In creating a story from start to finish, Gossen strives for continuity, admitting, “I’m a stickler about everything flowing together; for instance, I don’t like three different type fonts.” Perhaps the only thing that gets her more excited than paper and fonts is when she talks about details. “I could get lost in details when designing; I love them so much. I just finished an announcement card for a couple who is moving, and I drew their front door down to the smallest embellishment.”

It is partly her attention to detail (including the vintage stamps she chooses to match the theme, mood or location of the wedding) that has earned her clients from California to New York and across the south. In one thank you note she received (she keeps them all) a couple wrote, “your joy and expertise helped us navigate the process.”

Growing Client Base

Gossen designs suites of stationery pieces (which can include up to 10 different components) for intimate weddings, like the ones that dominated 2020, as well as for affairs attended by hundreds. Depending on the printing method and design extras, like foil stamping or add-ons, clients can expect a turnaround time of two to three months.

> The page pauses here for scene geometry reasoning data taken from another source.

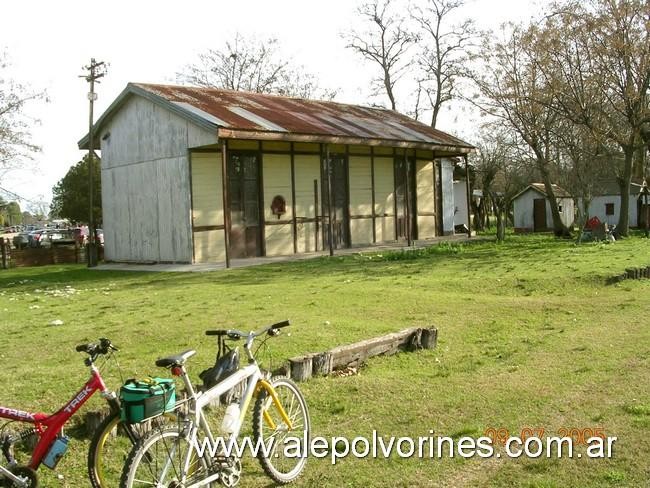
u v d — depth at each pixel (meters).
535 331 9.16
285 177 21.84
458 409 5.90
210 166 19.75
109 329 9.11
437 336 8.35
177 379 6.34
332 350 7.00
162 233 20.42
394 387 6.48
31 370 6.88
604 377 6.82
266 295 12.25
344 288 12.93
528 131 27.95
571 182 28.45
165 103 19.36
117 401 3.86
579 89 24.94
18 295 14.07
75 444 5.01
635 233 29.16
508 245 23.11
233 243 20.44
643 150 35.66
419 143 24.00
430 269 15.88
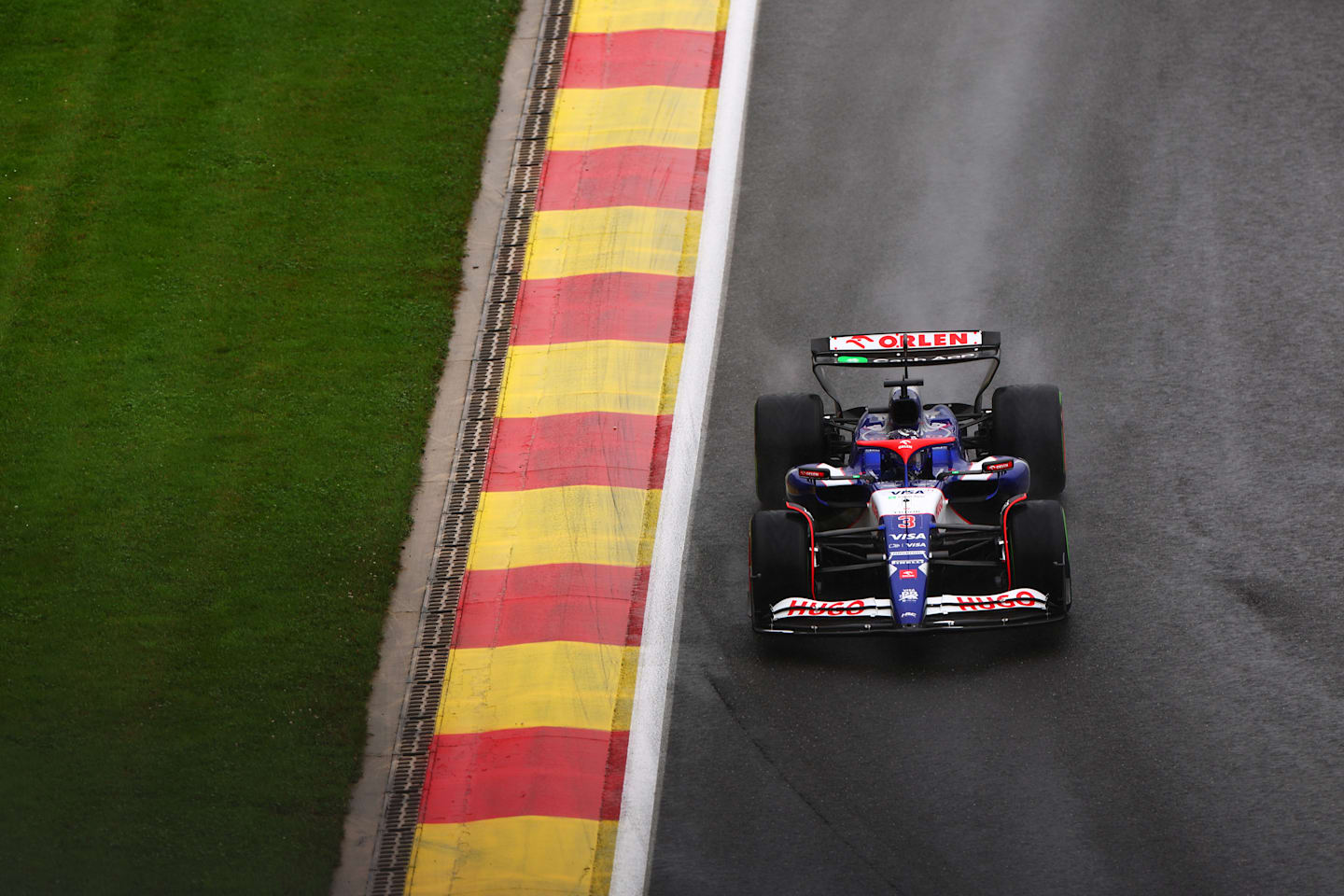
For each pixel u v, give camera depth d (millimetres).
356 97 69625
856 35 71188
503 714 41750
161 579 46531
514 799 39062
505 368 55375
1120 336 52906
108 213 63719
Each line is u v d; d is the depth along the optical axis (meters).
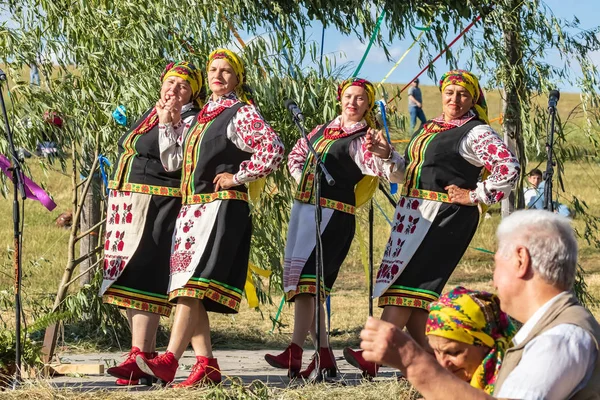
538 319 3.39
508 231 3.47
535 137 10.19
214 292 6.41
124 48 8.97
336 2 10.16
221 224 6.47
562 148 10.62
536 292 3.41
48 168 9.42
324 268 6.96
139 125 7.01
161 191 6.87
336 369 7.18
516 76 10.27
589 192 23.02
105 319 10.10
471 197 6.61
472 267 17.75
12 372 6.94
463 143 6.69
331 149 7.04
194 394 6.15
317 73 9.79
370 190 7.22
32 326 7.24
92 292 9.58
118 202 6.93
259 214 10.17
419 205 6.76
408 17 10.20
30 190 7.54
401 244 6.76
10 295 10.63
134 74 8.97
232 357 9.52
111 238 6.90
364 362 6.83
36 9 9.20
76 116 9.02
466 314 3.64
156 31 9.06
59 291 9.25
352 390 6.40
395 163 6.89
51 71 9.26
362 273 17.28
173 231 6.84
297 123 6.55
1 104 6.62
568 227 3.44
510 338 3.69
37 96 8.98
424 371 3.24
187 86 6.80
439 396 3.23
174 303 6.62
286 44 9.66
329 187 7.03
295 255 6.98
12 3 9.29
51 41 9.00
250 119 6.51
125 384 6.78
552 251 3.38
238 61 6.72
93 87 8.95
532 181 12.66
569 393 3.21
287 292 7.02
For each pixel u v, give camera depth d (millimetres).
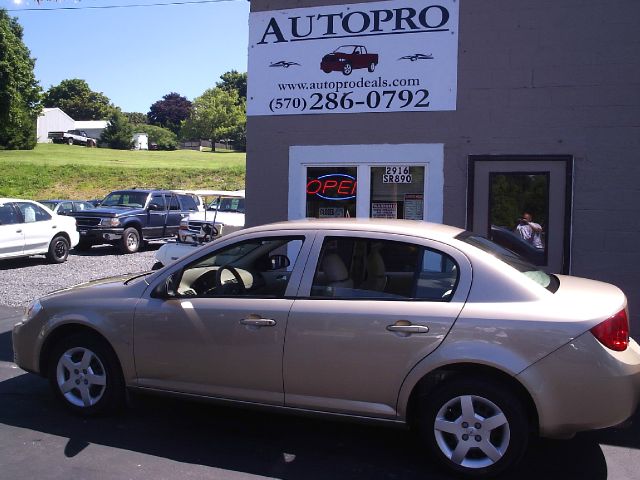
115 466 3971
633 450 4301
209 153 88375
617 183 7062
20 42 61781
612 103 7047
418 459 4152
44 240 13852
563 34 7164
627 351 3686
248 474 3895
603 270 7129
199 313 4359
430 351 3801
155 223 17641
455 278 3945
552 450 4301
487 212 7488
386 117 7820
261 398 4234
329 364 4020
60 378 4852
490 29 7391
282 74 8242
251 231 4512
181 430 4621
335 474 3914
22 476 3805
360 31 7879
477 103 7465
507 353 3654
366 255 4195
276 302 4203
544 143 7262
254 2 8336
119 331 4586
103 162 57031
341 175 8102
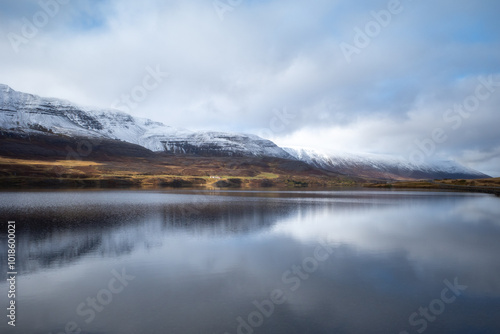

As a supporter of small business owners like herself, Gossen also offers marketing and branding services. Among other collateral pieces, her logo designs have played a starring role in bringing new branding to a bakery, several artists, a jewelry store, a small construction company and a dentist, to name just a few.

Like all businesses, Hark Creative experienced massive change after March 17, 2020. “Weddings, engagement parties, baby showers and other events were cancelled,” she grimaces. “As we went from isolation to the changing restrictions for public events, my assistant Jordan and I did a lot of change-the-dates, uninvites and reinvites. In the end, it forced us to come up with verbiage that we never used in an invite: a tasteful way of uninviting guests.” She adds, “Like others in the industry, we were consoling clients every step of the way, helping them figure out what to do with the chaos thrown at them. You don’t get that kind of attention when you order online.”

Finally seeing their wedding invitation for the first time is one of those special moments couples never forget. It also happens to be Gossen’s favorite part of the job – when the announcements are printed, looking beautiful and being assembled. “There is nothing like touching and holding the paper that I created to announce a bride’s special day,” she shakes her head and smiles.